One of the more troubling issues, he said, is that business decision makers purchase some legitimate copies, but then turn a blind eye to further illegal installations for new users, locations and devices.
"Only actions against senior directors personally as well as the companies themselves will get the message across," said Fry.
Enforcement has emerged as a significant issue globally, he said, with 80% of pirates disregarding current enforcement measures entirely.
"As long as individuals are able to carry on without real consequences, software piracy will remain a running sore.
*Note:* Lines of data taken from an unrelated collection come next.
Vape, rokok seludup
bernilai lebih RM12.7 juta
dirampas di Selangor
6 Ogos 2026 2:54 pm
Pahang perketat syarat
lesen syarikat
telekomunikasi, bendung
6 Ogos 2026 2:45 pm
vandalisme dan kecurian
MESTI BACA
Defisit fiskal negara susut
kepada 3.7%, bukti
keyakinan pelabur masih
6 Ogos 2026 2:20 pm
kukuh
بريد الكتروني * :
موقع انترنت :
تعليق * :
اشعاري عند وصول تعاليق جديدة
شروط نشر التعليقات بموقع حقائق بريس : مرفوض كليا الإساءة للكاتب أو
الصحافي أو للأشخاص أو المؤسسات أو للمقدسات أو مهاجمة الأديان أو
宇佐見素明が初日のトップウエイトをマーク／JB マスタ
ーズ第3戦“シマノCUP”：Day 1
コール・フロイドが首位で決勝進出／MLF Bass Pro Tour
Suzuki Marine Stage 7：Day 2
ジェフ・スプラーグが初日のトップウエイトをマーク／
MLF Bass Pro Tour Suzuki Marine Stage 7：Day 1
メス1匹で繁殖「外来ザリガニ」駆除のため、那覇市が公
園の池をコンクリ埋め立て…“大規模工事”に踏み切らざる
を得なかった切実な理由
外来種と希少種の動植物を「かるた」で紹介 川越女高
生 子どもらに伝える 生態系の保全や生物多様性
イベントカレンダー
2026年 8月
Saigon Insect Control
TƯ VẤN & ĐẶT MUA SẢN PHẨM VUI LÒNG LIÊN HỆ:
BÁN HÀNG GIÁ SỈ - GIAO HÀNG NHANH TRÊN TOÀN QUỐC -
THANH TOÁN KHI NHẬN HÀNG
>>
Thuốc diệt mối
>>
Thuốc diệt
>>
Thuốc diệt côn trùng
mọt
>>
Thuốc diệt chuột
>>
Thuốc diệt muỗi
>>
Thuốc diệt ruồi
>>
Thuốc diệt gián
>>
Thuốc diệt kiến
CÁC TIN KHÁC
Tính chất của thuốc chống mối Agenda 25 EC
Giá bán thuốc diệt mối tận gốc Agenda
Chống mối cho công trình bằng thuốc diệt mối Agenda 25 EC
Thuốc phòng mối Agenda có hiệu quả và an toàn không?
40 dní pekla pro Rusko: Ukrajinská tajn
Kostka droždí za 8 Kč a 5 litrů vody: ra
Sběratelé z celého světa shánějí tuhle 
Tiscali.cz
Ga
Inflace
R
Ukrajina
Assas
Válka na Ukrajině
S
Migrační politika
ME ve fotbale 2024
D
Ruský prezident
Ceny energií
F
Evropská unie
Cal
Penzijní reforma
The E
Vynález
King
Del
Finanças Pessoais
In order to tackle software piracy effectively, this will have to change," he said.
According to FAST, the impact of software piracy goes beyond the software industry to include job and wealth creation in the broader economy.
Continued growth and investment in the digital economy depends upon strong intellectual property rights, and the understanding that investment of time and money will be properly protected and rewarded, said Julian Heathcote Hobbins, general counsel at FAST.
“Although, the legal framework currently in place in the UK generally serves the software industry well, readily accessible enforcement could be improved," he said.
FAST works to assist members in protecting their products and take to task those who illicitly seek to exploit them.
However, said Heathcote Hobbins, the existing legislative process can be unduly wieldy, putting off many businesses and enforcement agencies.
"It is all very well having the IP rights in place, but unless we can improve the practical enforcement measures, the effectiveness of the laws will be blunted," he said.